The forensic parameters for each locus are presented in the supplementary materials. The greatest information content of the extended set of markers for DNA identification was shown for the Komi samples (Komi-Zyryans, Komi-Izhemtsy) (Table 2). In the Russian population, the value of the probability of discrimination of unrelated individuals (PD) increased to 0.999999999994978, and the index of excluding ability (PE) changed from 0.99999999989 to 0.999999998679. The lowest identifying informational content of a set of 21 STRs is shown for the sample of Poles. The indicators of informativeness for identification and determination of paternity in all populations are several orders of magnitude higher than the values established by the regulations in force on the territory of the Russian Federation. Data on the allele frequencies of 21 STR loci in the populations studied in this work are included in the database developed by the authors. The presented frequencies can be reference (for the corresponding population or ethnic group) for a probabilistic and statistical assessment of the results of an expert study in identifying a person, establishing kinship, etc. In addition, the data can be used for population genetic comparative studies.

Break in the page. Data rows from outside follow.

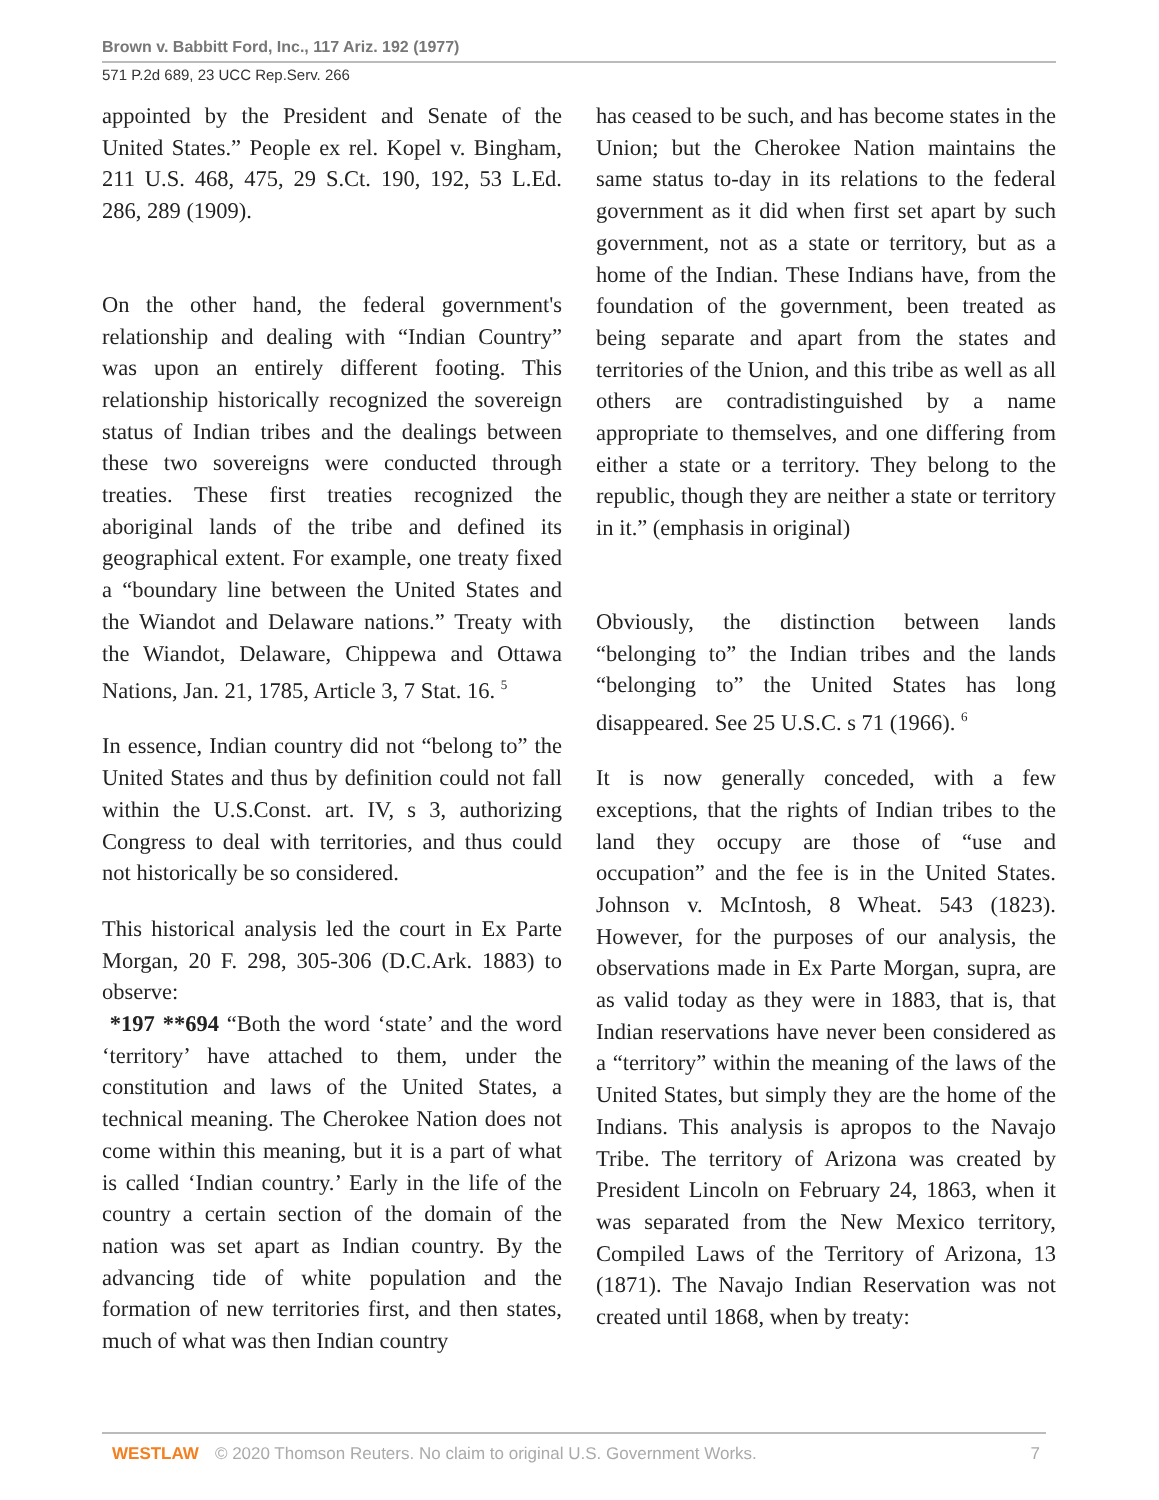Brown v. Babbitt Ford, Inc., 117 Ariz. 192 (1977)
571 P.2d 689, 23 UCC Rep.Serv. 266
appointed by the President and Senate of the United States.” People ex rel. Kopel v. Bingham, 211 U.S. 468, 475, 29 S.Ct. 190, 192, 53 L.Ed. 286, 289 (1909).
On the other hand, the federal government's relationship and dealing with “Indian Country” was upon an entirely different footing. This relationship historically recognized the sovereign status of Indian tribes and the dealings between these two sovereigns were conducted through treaties. These first treaties recognized the aboriginal lands of the tribe and defined its geographical extent. For example, one treaty fixed a “boundary line between the United States and the Wiandot and Delaware nations.” Treaty with the Wiandot, Delaware, Chippewa and Ottawa Nations, Jan. 21, 1785, Article 3, 7 Stat. 16. <sup>5</sup>
In essence, Indian country did not “belong to” the United States and thus by definition could not fall within the U.S.Const. art. IV, s 3, authorizing Congress to deal with territories, and thus could not historically be so considered.
This historical analysis led the court in Ex Parte Morgan, 20 F. 298, 305-306 (D.C.Ark. 1883) to observe:
*197 **694 “Both the word ‘state’ and the word ‘territory’ have attached to them, under the constitution and laws of the United States, a technical meaning. The Cherokee Nation does not come within this meaning, but it is a part of what is called ‘Indian country.’ Early in the life of the country a certain section of the domain of the nation was set apart as Indian country. By the advancing tide of white population and the formation of new territories first, and then states, much of what was then Indian country
has ceased to be such, and has become states in the Union; but the Cherokee Nation maintains the same status to-day in its relations to the federal government as it did when first set apart by such government, not as a state or territory, but as a home of the Indian. These Indians have, from the foundation of the government, been treated as being separate and apart from the states and territories of the Union, and this tribe as well as all others are contradistinguished by a name appropriate to themselves, and one differing from either a state or a territory. They belong to the republic, though they are neither a state or territory in it.” (emphasis in original)
Obviously, the distinction between lands “belonging to” the Indian tribes and the lands “belonging to” the United States has long disappeared. See 25 U.S.C. s 71 (1966). <sup>6</sup>
It is now generally conceded, with a few exceptions, that the rights of Indian tribes to the land they occupy are those of “use and occupation” and the fee is in the United States. Johnson v. McIntosh, 8 Wheat. 543 (1823). However, for the purposes of our analysis, the observations made in Ex Parte Morgan, supra, are as valid today as they were in 1883, that is, that Indian reservations have never been considered as a “territory” within the meaning of the laws of the United States, but simply they are the home of the Indians. This analysis is apropos to the Navajo Tribe. The territory of Arizona was created by President Lincoln on February 24, 1863, when it was separated from the New Mexico territory, Compiled Laws of the Territory of Arizona, 13 (1871). The Navajo Indian Reservation was not created until 1868, when by treaty:
WESTLAW © 2020 Thomson Reuters. No claim to original U.S. Government Works. 7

Table 2. Identification informativeness of a set of 21 autosomal STR loci in populations of Eastern Europe

Thus, the frequencies of alleles and forensic parameters of 21 autosomal STR loci were established for 15 populations of eight peoples of Eastern Europe. The significant discriminatory potential of the used kit for DNA identification and its effectiveness in determining kinship are shown. Assessment of the genetic differentiation of different populations revealed the need to take into account the population affiliation when creating databases of genotypes for comparing the reference allele frequencies.